Apesar da eficiência constatada na operacionalização das Faixas BRS (Bus Rapid Service) dentro do Recife, sobretudo nos horários de pico, e de ser uma das ações públicas de mobilidade mais baratas, a implantação a conta-gotas das faixas azuis nas vias mais congestionadas da cidade mostra que o veículo particular ainda tem sido priorizado em detrimento do transporte coletivo. Este ano, por exemplo, não há mais previsão para a implantação dos corredores exclusivos de ônibus. A Avenida Recife será a próxima a receber a Faixa Azul, mas a execução do projeto só acontecerá no início de 2016. Dos 60 km de Faixa Azul previstos, 23 km foram implantados. 

De acordo com a Companhia de Trânsito e Transportes Urbanos (CTTU), o projeto executivo da Faixa BRS da Avenida Recife está pronto, mas aguarda a aquisição dos aparelhos de fiscalização eletrônica e o recapeamento da Rua Hélio Brandão, no bairro do Ipsep. “Segundo o cronograma da Emlurb, que está realizando a operação Verão na Zona Sul, o recapeamento está previsto até o fim de 2015”, informou a CTTU. 

A companhia explicou que a espera pelo recapeamento é necessária porque foi preciso retirar o giro à esquerda na Rua Jean Emile Favre e uma rota alternativa. Caso contrário, haveria perdas significativas para o tráfego misto.

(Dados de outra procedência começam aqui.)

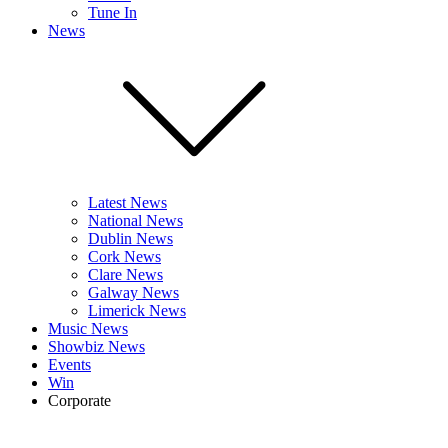
Tune In
News
Latest News
National News
Dublin News
Cork News
Clare News
Galway News
Limerick News
Music News
Showbiz News
Events
Win
Corporate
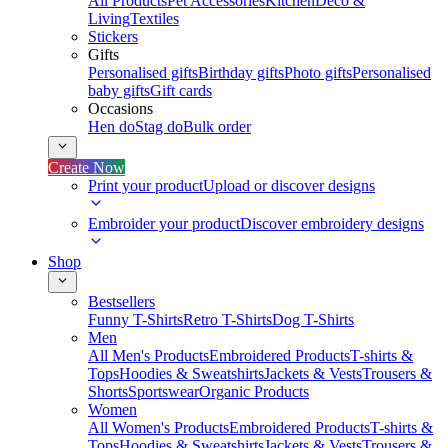
All Products
Pet Accessories
Kitchen
Deco &
Living
Textiles
Stickers
Gifts
Personalised gifts
Birthday gifts
Photo gifts
Personalised
baby gifts
Gift cards
Occasions
Hen do
Stag do
Bulk order
Create Now
Print your product
Upload or discover designs
Embroider your product
Discover embroidery designs
Shop
Bestsellers
Funny T-Shirts
Retro T-Shirts
Dog T-Shirts
Men
All Men's Products
Embroidered Products
T-shirts &
Tops
Hoodies & Sweatshirts
Jackets & Vests
Trousers &
Shorts
Sportswear
Organic Products
Women
All Women's Products
Embroidered Products
T-shirts &
Tops
Hoodies & Sweatshirts
Jackets & Vests
Trousers &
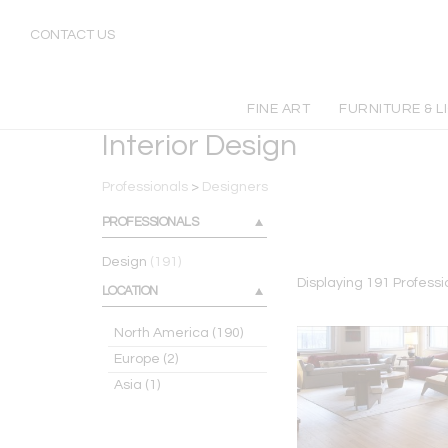
Professional Interior Designers | Incollect
CONTACT US
FINE ART
FURNITURE & L
Interior Design
Professionals
>
Designers
PROFESSIONALS
Design
(191)
Displaying
191
Professi
LOCATION
North America
(190)
Europe
(2)
Asia
(1)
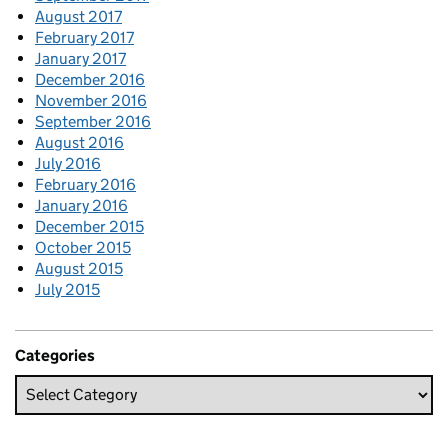
August 2017
February 2017
January 2017
December 2016
November 2016
September 2016
August 2016
July 2016
February 2016
January 2016
December 2015
October 2015
August 2015
July 2015
Categories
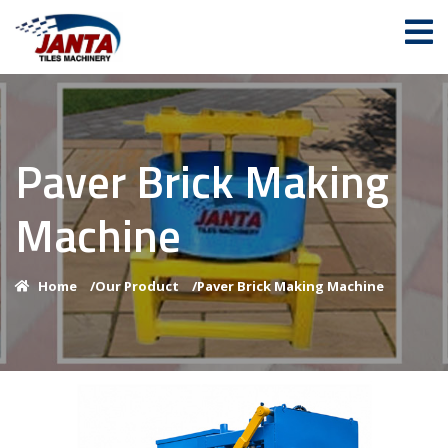
Paver Brick Making
Machine
Home
/
Our Product
/
Paver Brick Making Machine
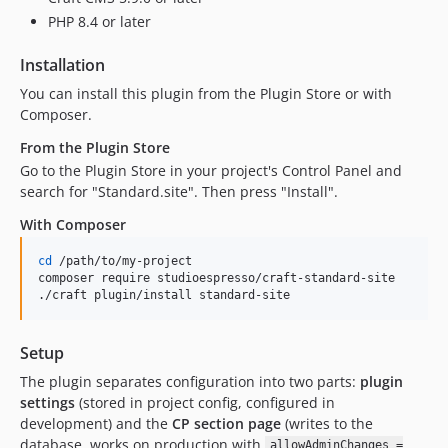
PHP 8.4 or later
Installation
You can install this plugin from the Plugin Store or with
Composer.
From the Plugin Store
Go to the Plugin Store in your project's Control Panel and
search for "Standard.site". Then press "Install".
With Composer
cd
 /path/to/my-project

composer require studioespresso/craft-standard-site

./craft plugin/install standard-site
Setup
The plugin separates configuration into two parts:
plugin
settings
(stored in project config, configured in
development) and the
CP section page
(writes to the
database, works on production with
allowAdminChanges =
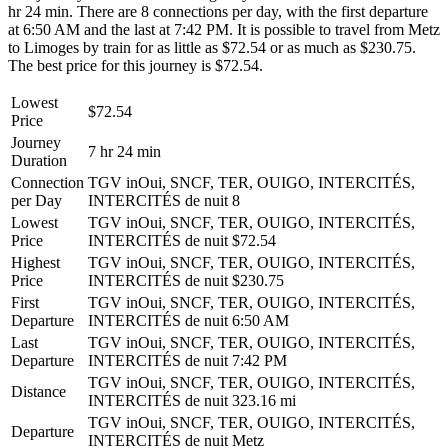
hr 24 min. There are 8 connections per day, with the first departure
at 6:50 AM and the last at 7:42 PM. It is possible to travel from Metz
to Limoges by train for as little as $72.54 or as much as $230.75.
The best price for this journey is $72.54.
Lowest
$72.54
Price
Journey
7 hr 24 min
Duration
Connection
TGV inOui, SNCF, TER, OUIGO, INTERCITÉS,
per Day
INTERCITÉS de nuit
8
Lowest
TGV inOui, SNCF, TER, OUIGO, INTERCITÉS,
Price
INTERCITÉS de nuit
$72.54
Highest
TGV inOui, SNCF, TER, OUIGO, INTERCITÉS,
Price
INTERCITÉS de nuit
$230.75
First
TGV inOui, SNCF, TER, OUIGO, INTERCITÉS,
Departure
INTERCITÉS de nuit
6:50 AM
Last
TGV inOui, SNCF, TER, OUIGO, INTERCITÉS,
Departure
INTERCITÉS de nuit
7:42 PM
TGV inOui, SNCF, TER, OUIGO, INTERCITÉS,
Distance
INTERCITÉS de nuit
323.16 mi
TGV inOui, SNCF, TER, OUIGO, INTERCITÉS,
Departure
INTERCITÉS de nuit
Metz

E a via alternativa é justamente a Rua Hélio Brandão, paralela à Avenida Recife. “O recapeamento vai proporcionar uma condição de circulação muito melhor do que a atual, potencializando os benefícios da ação como um todo”, justificou a CTTU. 

Em vias como a Avenida Agamenon Magalhães, os ônibus ocupam cerca de 30% do espaço, enquanto na Avenida Boa Viagem, essa ocupação é de 100%. Antes do início do projeto, o Recife possuía 20,51 km de faixas exclusivas, que aumentaram para 42,66 km. Mas ainda é pouco, levando em consideração que o uso do espaço viário pelo transporte público pode ser de 15 a 20 vezes mais eficiente do que quando utilizado pelos veículos particulares. 

Por exemplo, na Avenida Herculano Bandeira, uma Faixa Azul é capaz de permitir o deslocamento de 104 mil pessoas por dia, enquanto nas três faixas da via ocupadas por automóveis, esse número cai para 54 mil pessoas por dia. Já na Domingos Ferreira, são 144,5 mil pessoas transportadas por dia apenas na Faixa Azul, enquanto nas outras faixas ocupadas por automóveis, 70 mil pessoas se deslocam por dia. Menos da metade transportada pelos ônibus.

No que se refere à velocidade operacional do transporte público, os ganhos também têm sido relevantes. Na Avenida Mascarenhas de Morais, antes da implantação da Faixa Azul, os ônibus rodavam a 21km/h. Após a priorização da faixa, aumentou para 26km/h e, com a implantação dos aparelhos de fiscalização eletrônica, subiu para 35,42km/h. No total, o ganho de velocidade foi de 66,6%. Já na Herculano Bandeira, o aumento total na velocidade foi de 118%, com Faixa Azul e fiscalização eletrônica.